**Предоставленный текст**

К тому времени в течение уже двух столетий германские миссионеры делали попытки христианизации пруссов – то относительно успешные, то наоборот: миссионеров убивали, а крещеные пруссы возвращались в язычество. В начале XIII в. христианизацией пруссов занялись монахи ордена цистерцианцев, которые для начала организовали монастырь в Лекно, неподалеку от Познани и Гнезно. В 1206 г. аббат этого монастыря Готфрид посетил в Риме папу Иннокентия III, который специальной буллой поручил аббату миссию христианизации среди пруссов. Однако что-то не заладилось с этой миссией у цистерцианцев, и аббат Готфрид сложил с себя обязанности духовного пастыря своих братьев-монахов, под именем Христиана продолжив христианизацию пруссов в одиночку. Он достиг личной проповедью значительных успехов в крещении пруссов, но сами пруссы, попадая под влияние пастырей поморских и польских земель, практически становились рабами влиятельных князей, несмотря на заступничество за них самого Христиана. Пруссы в ответ поднимали восстания и отрекались от христианства, становясь вероотступниками.

В 1216 г. польское духовенство и князья, а также ставший прусским епископом Христиан обратились к римскому папе за разрешением участвовать в крестовом походе в Пруссии тем, кто принял обет следовать в Палестину для освобождения Иерусалима. Папа Гонорий III пошел им навстречу и даровал участникам прусских крестовых походов то же отпущение грехов, что и идущим в Палестину. В 1218 и 1221–1223 гг. войска крестоносцев сражались «за спасение душ» пруссов, пытаясь вернуть отступников на путь истины, а заодно «уговорить» пруссов-язычников принять крещение. Крестоносцы были выходцами из соседних германских и польских земель, в том числе земель силезского князя Генриха Бородатого, оспаривавшего первенство у князя Конрада Мазовецкого.

Среди крестоносцев князя Силезии были также члены духовно-рыцарских орденов тамплиеров и тевтонцев. Тамплиеры в то время создавали свой филиал в Великой Польше как бы для защиты ее границ. Но не имея единого командования, движение крестоносцев в Пруссии не достигло желаемого для христиан результата. Разрозненные действия отдельных отрядов только привели к сплочению прусских племен, понимавших, что дело не столько в обращении в христианство, сколько в их порабощении. А вопрос превращения пленных пруссов в рабов стоял настолько остро, что даже папа Гонорий III вынужден был обратиться к крестоносцам с увещеваниями и запретил им вторгаться в Пруссию без позволения епископа Христиана, а пленных язычников обязал передавать ему для крещения.

После отступления крестоносцев, потерявших интерес к военным действиям в Пруссии, сами пруссы перешли в наступление и заняли значительную часть Мазовии. Не имея возможности самостоятельно противостоять прусской агрессии, Конрад Мазовецкий обратился за помощью к верховному магистру Тевтонского ордена Герману фон Зальца. Однако стороны в течение нескольких лет не могли договориться: тевтонцы хотели навсегда обосноваться в землях, которые они завоюют, а поляки рассчитывали, что эти земли тевтонцы передадут Польше на определенных условиях.

**Сохраненные данные**
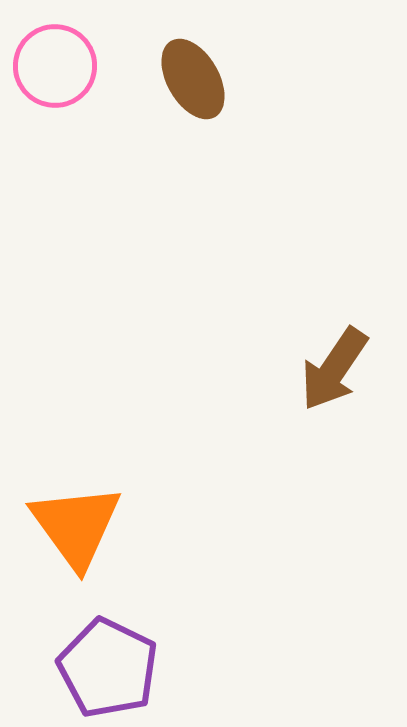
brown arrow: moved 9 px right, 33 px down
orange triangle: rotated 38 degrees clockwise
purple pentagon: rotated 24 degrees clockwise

**Запрос**
Выпишите без изменений фрагмент предоставленного текста от слов «После отступления крестоносцев, потерявших» до слов «на определенных условиях.» включительно.

**Результат выполнения**
После отступления крестоносцев, потерявших интерес к военным действиям в Пруссии, сами пруссы перешли в наступление и заняли значительную часть Мазовии. Не имея возможности самостоятельно противостоять прусской агрессии, Конрад Мазовецкий обратился за помощью к верховному магистру Тевтонского ордена Герману фон Зальца. Однако стороны в течение нескольких лет не могли договориться: тевтонцы хотели навсегда обосноваться в землях, которые они завоюют, а поляки рассчитывали, что эти земли тевтонцы передадут Польше на определенных условиях.